Let $G$ be a nice topological group and $E\to B$ a universal $G$-bundle. I'm interested in a proof of contractibility of $E$ using only the universal property of it. I also know that if there is a contractible $G$-bundle, then all of others are also contractible, but does there exist a direct proof not using a special construction of contractible universal $G$-bundles?

• If $B$ represents the functor «$X$ → principal $G$-bundles on $X$», then $E$ represents the functor «$X$ → principal $G$-bundles on $X$ with a fixed section». This functor is trivial, so $E$ is contractible. – Grigory M Jun 4 '15 at 21:57
• @GrigoryM I know that a map to $E$ gives a section of a $G$-bundle but I'm having trouble to prove your correspondence for homotopy classes of maps. Could you please write a complete answer? thanks! – Mostafa Jun 5 '15 at 18:43
• Nobody has an answer for this important fact? – Eduardo Longa Jun 10 at 18:49

First note that the projection $$\pi: E \rightarrow B$$ is nullhomotopic by the universal property of $$B$$ since the pullback of a principal bundle by its projection is always trivial.
It follows from clutching and the loop-suspension adjunction that both $$\Omega B$$ and $$G$$ represent $$G$$-bundles over the suspension of your space.
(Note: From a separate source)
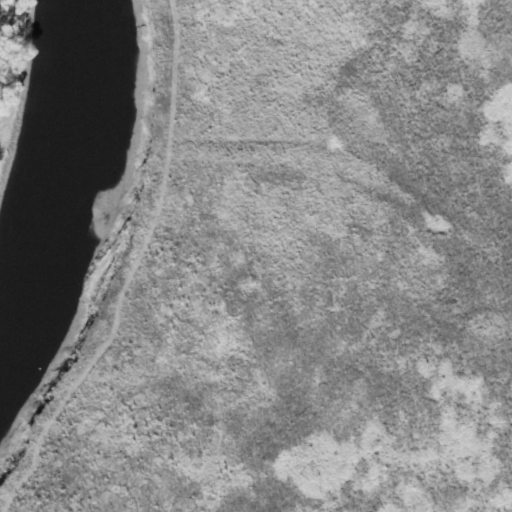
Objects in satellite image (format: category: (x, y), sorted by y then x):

This means that we can use the following rectangle which is commutative up to homotopy (formatting taken from https://mathoverflow.net/a/132340/134512) . $$\begin{matrix} G & \to & E & \to & B \\ \downarrow \simeq && \downarrow * && \downarrow = \\ \Omega B & \to & PB & \to & B \end{matrix}$$
This square induces a morphism of long exact sequences, which by the five lemma is an isomorphism from the homotopy groups of $$B$$ to the trivial group, as desired.